INFORMATION GIVEN:
-=-=-

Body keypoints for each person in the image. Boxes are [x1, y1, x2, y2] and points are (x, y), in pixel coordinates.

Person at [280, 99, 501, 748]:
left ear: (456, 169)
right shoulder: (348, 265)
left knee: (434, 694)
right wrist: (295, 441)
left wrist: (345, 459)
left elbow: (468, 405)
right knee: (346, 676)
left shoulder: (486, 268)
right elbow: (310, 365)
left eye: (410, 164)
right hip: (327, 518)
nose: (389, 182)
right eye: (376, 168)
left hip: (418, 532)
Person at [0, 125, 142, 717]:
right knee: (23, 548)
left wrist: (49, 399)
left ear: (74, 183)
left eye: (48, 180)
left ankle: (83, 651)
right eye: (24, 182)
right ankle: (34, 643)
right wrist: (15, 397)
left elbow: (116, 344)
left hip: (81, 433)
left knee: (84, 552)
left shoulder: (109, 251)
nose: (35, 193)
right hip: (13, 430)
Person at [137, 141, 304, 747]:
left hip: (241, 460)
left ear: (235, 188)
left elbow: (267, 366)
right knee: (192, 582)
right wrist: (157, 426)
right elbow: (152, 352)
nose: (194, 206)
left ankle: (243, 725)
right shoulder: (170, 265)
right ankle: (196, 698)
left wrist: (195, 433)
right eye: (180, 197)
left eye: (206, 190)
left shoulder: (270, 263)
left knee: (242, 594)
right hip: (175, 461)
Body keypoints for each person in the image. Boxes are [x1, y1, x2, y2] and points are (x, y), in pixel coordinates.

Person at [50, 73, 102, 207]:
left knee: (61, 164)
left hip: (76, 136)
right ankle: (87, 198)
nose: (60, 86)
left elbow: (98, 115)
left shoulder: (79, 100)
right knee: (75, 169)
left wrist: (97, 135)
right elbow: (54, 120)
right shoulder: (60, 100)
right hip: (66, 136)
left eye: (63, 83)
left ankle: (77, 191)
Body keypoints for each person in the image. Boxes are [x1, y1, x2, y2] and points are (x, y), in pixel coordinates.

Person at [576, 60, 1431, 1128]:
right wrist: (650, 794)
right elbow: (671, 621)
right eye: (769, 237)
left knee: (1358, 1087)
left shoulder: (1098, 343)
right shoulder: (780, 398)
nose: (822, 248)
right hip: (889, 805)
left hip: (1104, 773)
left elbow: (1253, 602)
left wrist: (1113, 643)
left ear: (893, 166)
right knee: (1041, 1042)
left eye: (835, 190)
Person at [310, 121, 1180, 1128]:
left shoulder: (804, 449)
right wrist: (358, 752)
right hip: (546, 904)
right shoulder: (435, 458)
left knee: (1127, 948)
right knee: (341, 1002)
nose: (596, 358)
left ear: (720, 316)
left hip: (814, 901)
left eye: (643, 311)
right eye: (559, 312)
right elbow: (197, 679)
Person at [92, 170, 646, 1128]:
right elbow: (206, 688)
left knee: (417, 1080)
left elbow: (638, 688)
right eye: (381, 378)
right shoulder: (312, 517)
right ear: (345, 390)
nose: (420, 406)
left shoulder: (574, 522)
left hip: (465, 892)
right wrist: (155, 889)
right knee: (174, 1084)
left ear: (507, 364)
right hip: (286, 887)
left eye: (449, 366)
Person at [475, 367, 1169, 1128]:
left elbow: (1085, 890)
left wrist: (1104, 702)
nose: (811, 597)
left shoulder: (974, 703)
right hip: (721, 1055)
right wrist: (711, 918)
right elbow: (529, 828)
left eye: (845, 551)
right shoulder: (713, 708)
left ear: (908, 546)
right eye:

-=-=-

Out of the data above, set down the lines from the one with "left ear: (235, 188)" to the one with "right knee: (75, 169)", both included, exactly as written and with no additions.

EXERCISE OUTPUT:
left ear: (235, 188)
left elbow: (267, 366)
right knee: (192, 582)
right wrist: (157, 426)
right elbow: (152, 352)
nose: (194, 206)
left ankle: (243, 725)
right shoulder: (170, 265)
right ankle: (196, 698)
left wrist: (195, 433)
right eye: (180, 197)
left eye: (206, 190)
left shoulder: (270, 263)
left knee: (242, 594)
right hip: (175, 461)
Body keypoints for each person in the image. Boxes are [x1, y1, x2, y2] and points are (x, y), in pixel coordinates.

Person at [50, 73, 102, 207]:
left knee: (61, 164)
left hip: (76, 136)
right ankle: (87, 198)
nose: (60, 86)
left elbow: (98, 115)
left shoulder: (79, 100)
right knee: (75, 169)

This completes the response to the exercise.